WHAT YOU ARE ASKED TO DO – Copy every line of the entries below, swapping "top-left" for "upper-left" and keeping everything else the same. Leave the pictures out of your copy.

DATA PROVIDED –

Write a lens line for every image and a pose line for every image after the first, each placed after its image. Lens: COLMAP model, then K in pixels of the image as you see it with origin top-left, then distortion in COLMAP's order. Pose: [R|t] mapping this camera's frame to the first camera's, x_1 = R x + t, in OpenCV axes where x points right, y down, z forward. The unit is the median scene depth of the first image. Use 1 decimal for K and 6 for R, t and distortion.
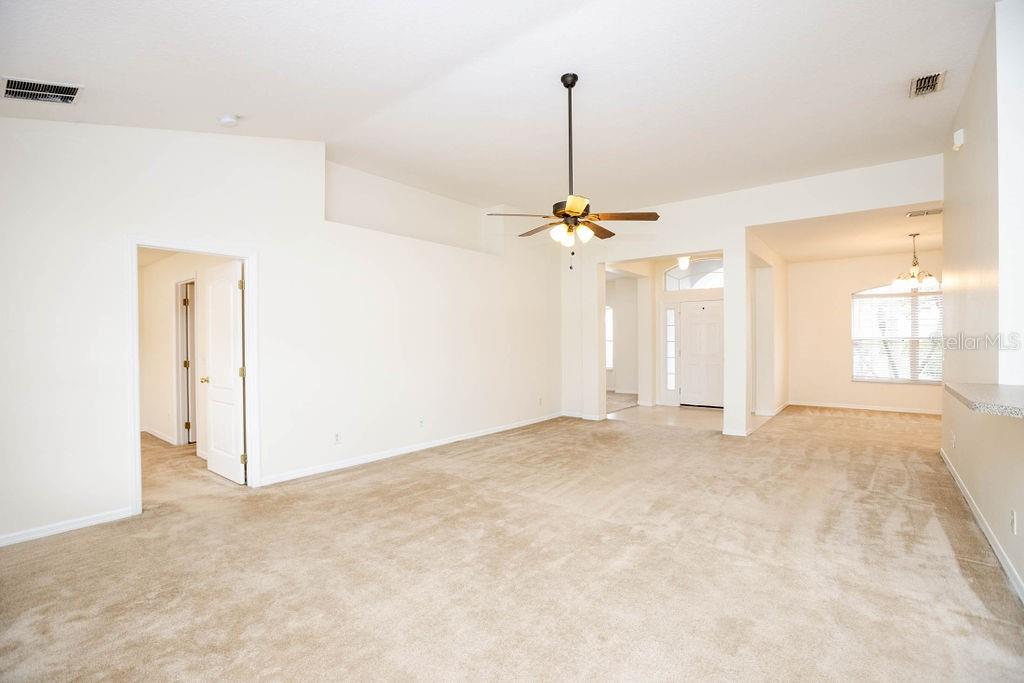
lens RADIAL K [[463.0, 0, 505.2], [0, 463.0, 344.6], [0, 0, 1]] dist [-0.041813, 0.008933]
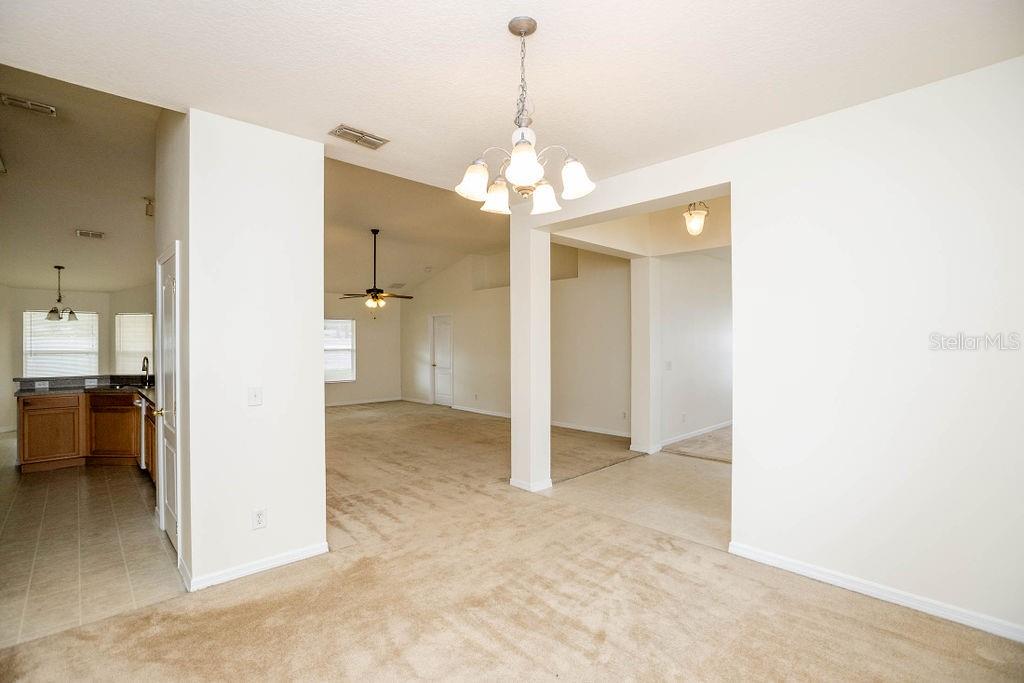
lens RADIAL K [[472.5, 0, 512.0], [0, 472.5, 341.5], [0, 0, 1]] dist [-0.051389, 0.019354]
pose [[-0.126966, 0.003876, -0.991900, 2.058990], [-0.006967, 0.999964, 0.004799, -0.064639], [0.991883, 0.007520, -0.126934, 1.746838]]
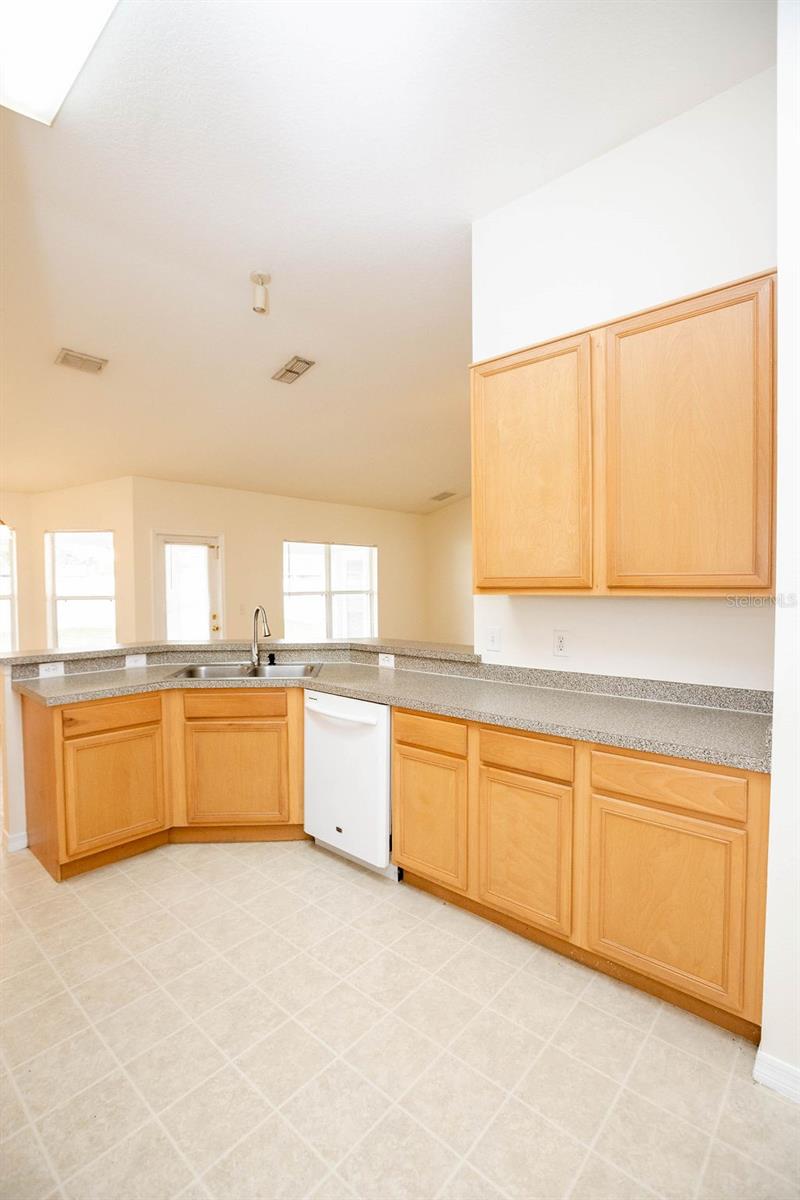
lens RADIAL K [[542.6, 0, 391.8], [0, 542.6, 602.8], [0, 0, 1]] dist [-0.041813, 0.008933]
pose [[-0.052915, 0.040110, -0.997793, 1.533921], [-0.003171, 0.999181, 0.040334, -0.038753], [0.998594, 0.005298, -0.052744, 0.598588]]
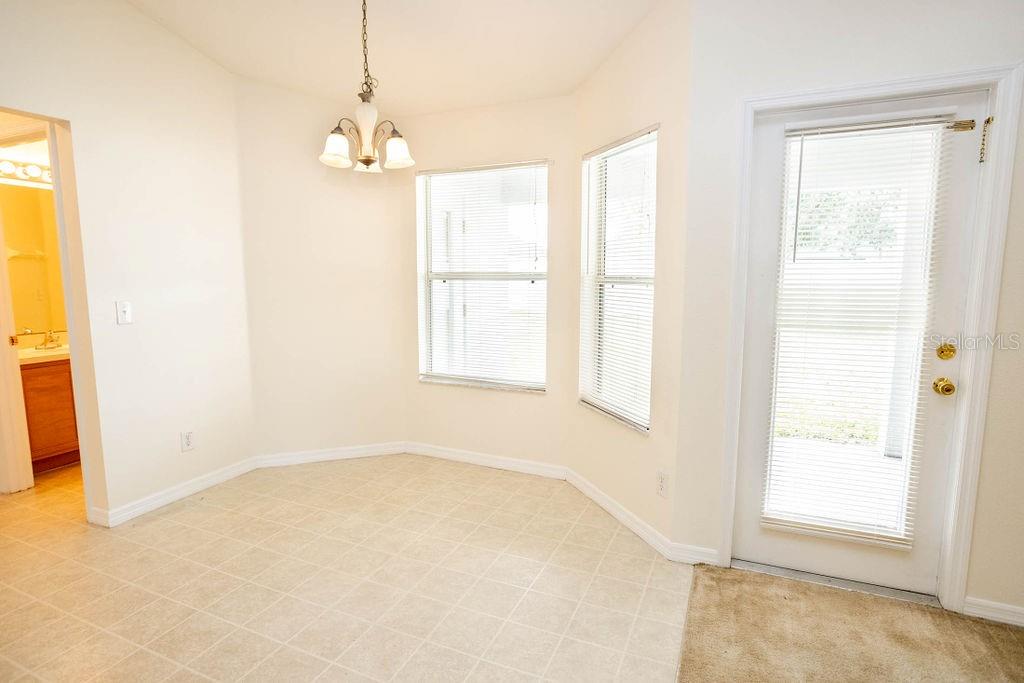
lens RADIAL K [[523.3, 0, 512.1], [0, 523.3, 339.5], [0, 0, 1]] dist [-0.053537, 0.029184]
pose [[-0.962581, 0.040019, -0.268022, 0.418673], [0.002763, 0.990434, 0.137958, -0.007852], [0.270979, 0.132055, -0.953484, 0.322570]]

REPLY TO THE EXERCISE –
Write a lens line for every image and a pose line for every image after the first, each placed after its image. Lens: COLMAP model, then K in pixels of the image as you see it with origin upper-left, then distortion in COLMAP's order. Pose: [R|t] mapping this camera's frame to the first camera's, x_1 = R x + t, in OpenCV axes where x points right, y down, z forward. The unit is the median scene depth of the first image. Use 1 decimal for K and 6 for R, t and distortion.
lens RADIAL K [[463.0, 0, 505.2], [0, 463.0, 344.6], [0, 0, 1]] dist [-0.041813, 0.008933]
lens RADIAL K [[472.5, 0, 512.0], [0, 472.5, 341.5], [0, 0, 1]] dist [-0.051389, 0.019354]
pose [[-0.126966, 0.003876, -0.991900, 2.058990], [-0.006967, 0.999964, 0.004799, -0.064639], [0.991883, 0.007520, -0.126934, 1.746838]]
lens RADIAL K [[542.6, 0, 391.8], [0, 542.6, 602.8], [0, 0, 1]] dist [-0.041813, 0.008933]
pose [[-0.052915, 0.040110, -0.997793, 1.533921], [-0.003171, 0.999181, 0.040334, -0.038753], [0.998594, 0.005298, -0.052744, 0.598588]]
lens RADIAL K [[523.3, 0, 512.1], [0, 523.3, 339.5], [0, 0, 1]] dist [-0.053537, 0.029184]
pose [[-0.962581, 0.040019, -0.268022, 0.418673], [0.002763, 0.990434, 0.137958, -0.007852], [0.270979, 0.132055, -0.953484, 0.322570]]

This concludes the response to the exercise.